上野誠、講談社
☆☆☆
奈良時代に当時の先進国である唐へ派遣された役人の数奇な運命の物語です。当時、東シナ海を渡ることは非常に危険な航海でした。そのため、遣唐使に選ばれることを高位の役人(貴族)たちは嫌っていました。しかし、下級の役人たちにとっては無事に帰国できれば出世の糸口になるものであり、賄賂を渡してでもなりたい任務でした。
平群広成(へぐりひろなり)も遣唐使になって出世を夢見る役人の一人でした。猟官活動を行い、遣唐使となり、唐の皇帝に謁見し、帰国の途につくも暴風で現在のベトナムへ漂着し、熱帯の風土病に悩まされ、海賊に襲われ、当時の東アジア情勢に翻弄されて中国東北部の王国まで行く羽目になり、やっとのことで帰国します。

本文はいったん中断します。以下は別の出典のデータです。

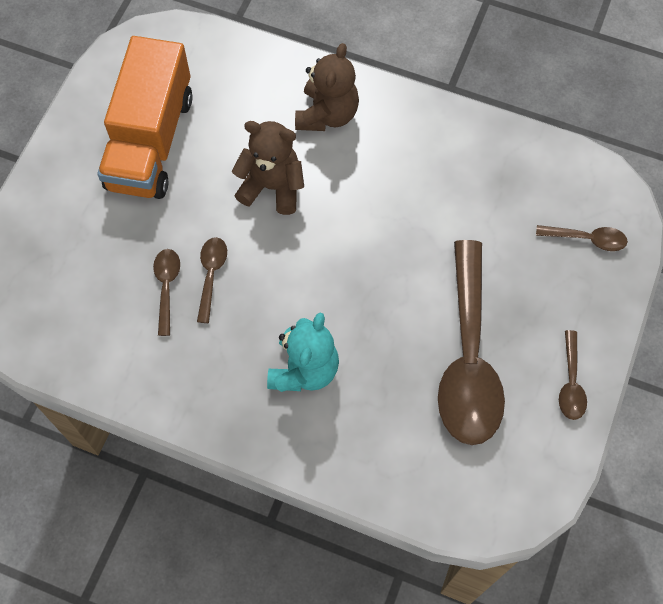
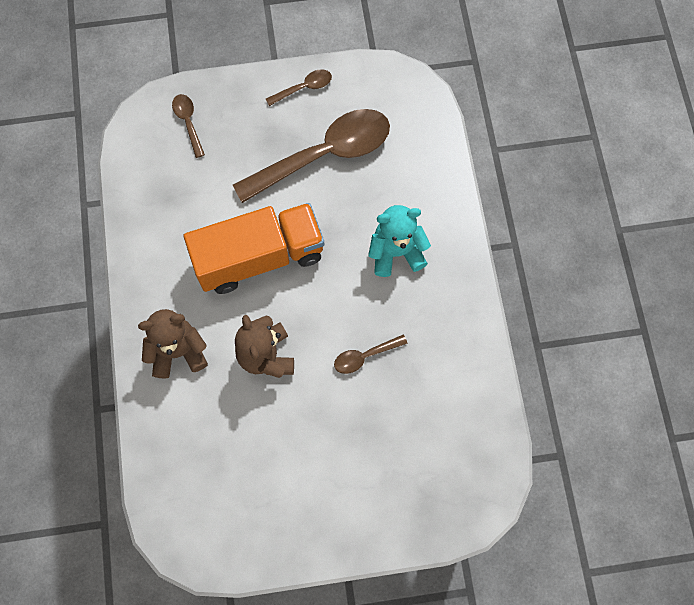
camera: 120 degrees left, 5 degrees up
orange truck [97,36,193,199] -> orange truck moved to [184,203,324,294]
brown spoon [153,249,180,336] -> none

読んでいて思ったのは、『待つ時間』の多さです。日本の朝廷内の分かりづらい意志決定プロセスや、船が出航するまでの天候の好転を待つ時間、風と潮流に翻弄される航海、唐へ着いてからもかの地の権力闘争による待機命令、遭難からベトナム脱出までにも好機が訪れるまで延々と待ちます。効率が重んじられる現代では考えられないほど、様々なことでただひたすらに待つのです。そのため、努力が及ばないことを無為にじっと待つことの辛さが随所に書かれています。現代人が同じ目にあったら、きっと耐えられないと思いました。なので、文中に出てきた、
「世の中、人事の及ばないことばかりですよ」
とのつぶやきが印象に残りました。
巻末に帰国してからの平群広成のその後が短く書かれています。彼の人生は幸せなものとなったのでしょうか?気になる方は是非、読んでみて下さい。